2020/11/16、糖尿病、慢性腎臓病に対する「sotagliflozin」の有効性、安全性を調べた研究「Sotagliflozin in Patients with Diabetes and Chronic Kidney Disease: SCORED」の要旨をまとめました。

2020/11/16、糖尿病、慢性腎臓病に対する「sotagliflozin」の有効性、安全性を調べた研究「Sotagliflozin in Patients with Diabetes and Chronic Kidney Disease: SCORED」の要旨をまとめました。sotagliflozin、SGLT2阻害薬の有効性、安全性、糖尿病、慢性腎臓病、アルブミン尿ありまたはなし、心血管事象予防は十分にわかっていません。HbA1c 7%以上の2型糖尿病、推算糸球体濾過量25から60の慢性腎臓病で、心血管疾患リスクを複数持つ例を対象に、sotagliflozin、プラセボ、多施設二重盲検試験を実施しました。主要評価項目は試験期間中の心血管死、心不全入院、心不全救急外来受診の総回数の複合の変化としました。試験は資金不足を原因に早期終了しました。19188例スクリーニング、10584例参加、sotagliflozin群5292例、プラセボ群5292例、中央値16ヶ月追跡しました。主要評価項目事象の発生率は、100人年あたり、sotagliflozin群5.6、プラセボ群7.5、有意差(hazard ratio, 0.74; 95% confidence interval [CI], 0.63 to 0.88; P<0.001)を認めました。心血管死は100人年あたり、sotagliflozin群2.2、プラセボ群2.4、有意差(hazard ratio, 0.90; 95% CI, 0.73 to 1.12; P=0.35)は認めませんでした。心血管死、非致死性心筋梗塞、非致死性脳卒中の初回発生の複合評価項目のハザード比0.84(95% CI, 0.72 to 0.99)、心血管死、心不全入院の初回発生の複合評価項目のハザード比0.77(95% CI, 0.66 to 0.91)でした。下痢、性器感染症、脱水、糖尿病性ケトアシドーシスは、sotagliflozinはプラセボと比べて高い頻度でした。糖尿病、慢性腎臓病、アルブミン尿のありなしに関わらず、sotagliflozinはプラセボと比べて、有害事象はあるものの、心血管死、心不全入院、心不全救急外来受診のリスクを低下しました。詳しくは論文をご覧ください。

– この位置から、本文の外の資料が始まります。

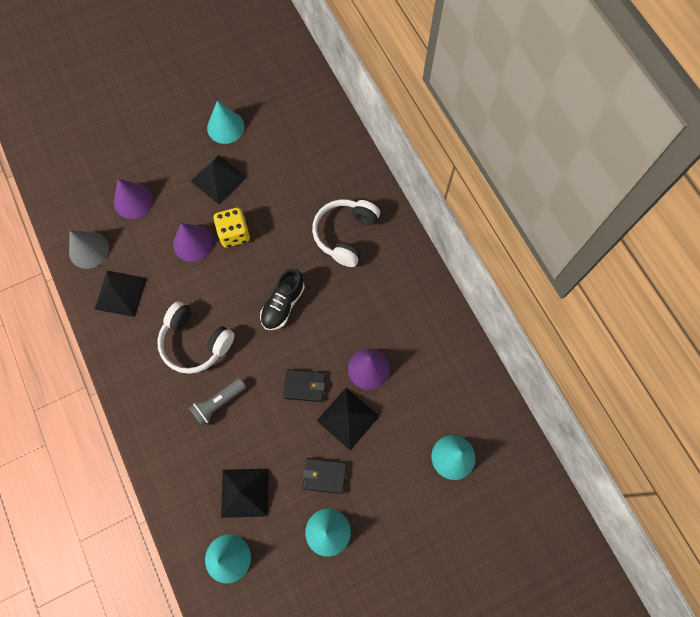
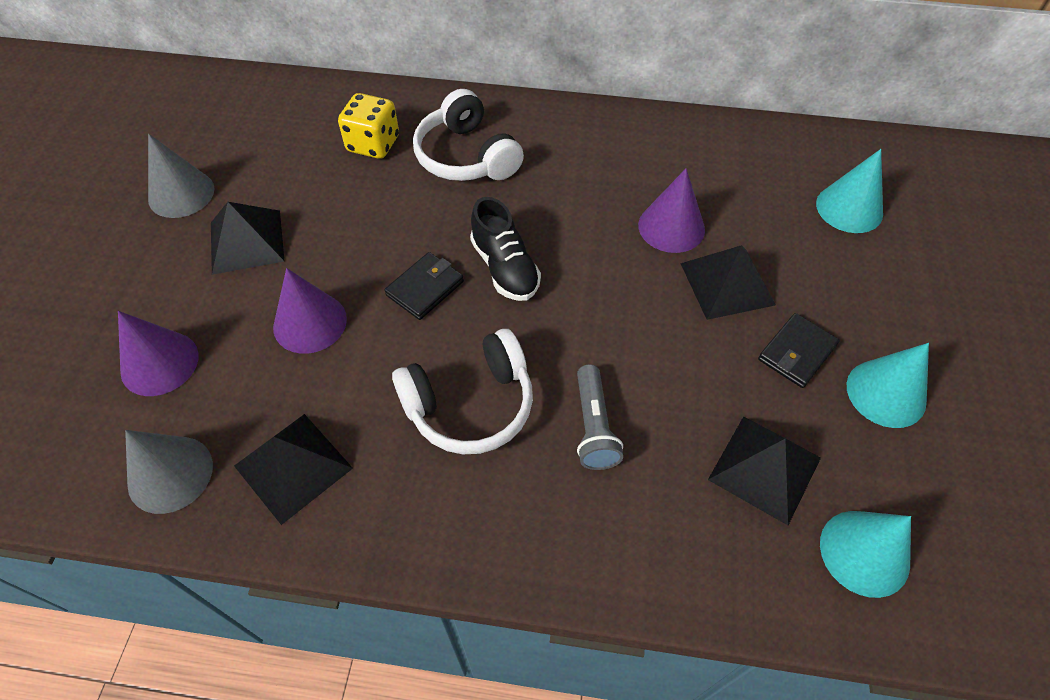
camera: 55 degrees left, 15 degrees down
(225, 127) = (181, 194): turquoise cone -> grey cone
(234, 234) = (347, 266): yellow dice -> yellow dice (373, 144)
(304, 386) = (645, 306): black wallet -> black wallet (425, 288)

https://www.nejm.org/doi/full/10.1056/NEJMoa2030186
sotagliflozinはSGLT1と2の阻害薬です。「SCORED」試験では、血糖降下作用だけではなく、心血管死、心不全入院、救急外来受診を抑制することを示しました。Sanofi、Lexicon Pharmaceuticalsの資金提供による治験でしたが、COVID-19流行に伴う資金不足を理由に試験中止となりました。